多田敏宏:中国の食と病と文学のブログ

中国の食と病について文学の点から見てみたいです。

ハト、梁実秋

 明時代の書物に「顔清甫という人が病に伏したところ、その子供がドバトを弓で射落として食べさせた」と書いてある、ハトを弓で射落とすことは北方ではよくある。食べるのだ。顔家の子供が射落としたのは伝書バトだったので、後でお父さんが謝りに行った。

 私が子供の頃、石弓でカラスを射落とそうとした人がいた。カアカア屋根で鳴くのがうるさいからだ。が、うまくいかなかった。ハトを射落とすのはもっと難しい。ハトはとてもかわいく、空を旋回する様は美しい。ハトの肉を食べようとは、私の家族は思わなかった。が、ハトを食べるために飼う人は多い。私は、ハトの肉がそんなに美味しいとは思わない。
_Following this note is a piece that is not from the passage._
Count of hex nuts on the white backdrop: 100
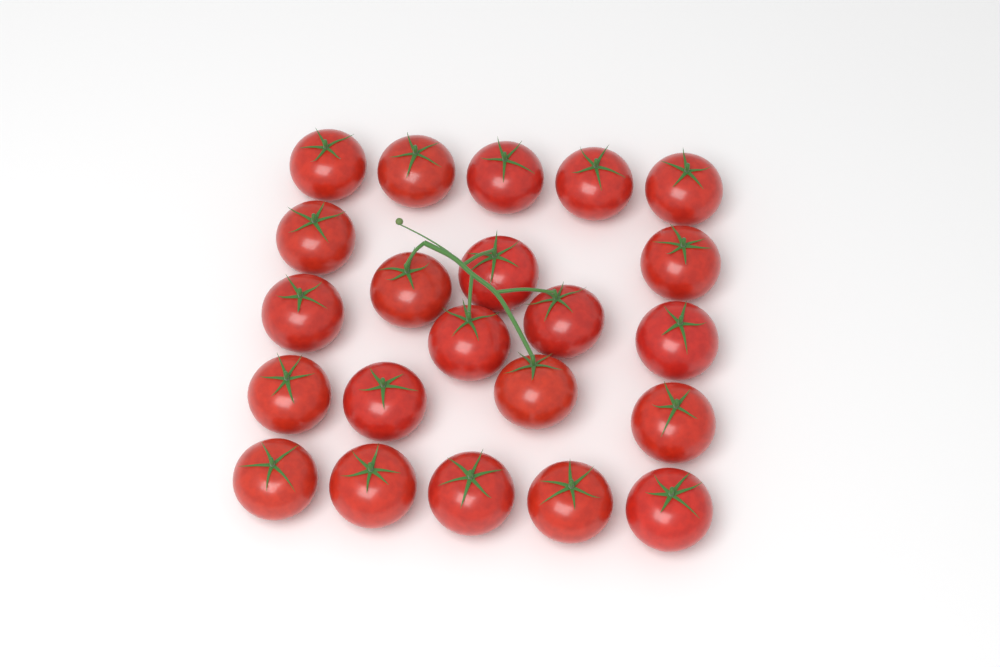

 ハトを食べるのは広東で最も盛んだ。焼肉の店では、よく焼いたハト

をぶら下げている。酒席用の「油淋乳鴿」(ハトのひなの油揚げ)

は、湖南料理のレストランでよく見る。ハトのひなは小さくて柔らかい。全身をじっくり調理し、テーブルに出す。もっぱら胸の肉を食べる人もいれば、頭の部分を音を立てて噛むのが好きな人もいる。台北に「油淋乳鴿」の専門店がかつてあり、派手な宣伝をしていたが、まもなく見せてを閉めた。「油淋乳鴿」が好きな人は少ないのだろう。

 ハト肉のミンチを炒めたものは、

かなりいける。調味料と混ぜ合わせ、レタスの葉で巻いて食べるので、ハト肉の味はしない。

 北方のレストランに、ハトの卵の醤油煮込み

がある。ハトの卵はウズラより少し大きく、卵黄と卵白は、ウズラよりもニワトリよりも柔らかい。まずじっくり煮て殻をむき、表面が黄色く焦げるまで油で揚げる。それを鍋でじっくり煮込む。冬シイタケとタケノコ、火腿(中華ハム)などで味をつける。作るのにかなり手間暇がかかる。が、卵白は微かにすきとおり、卵の大きさが口にちょうどよく、味もいい。一気に三皿食べた人もいる。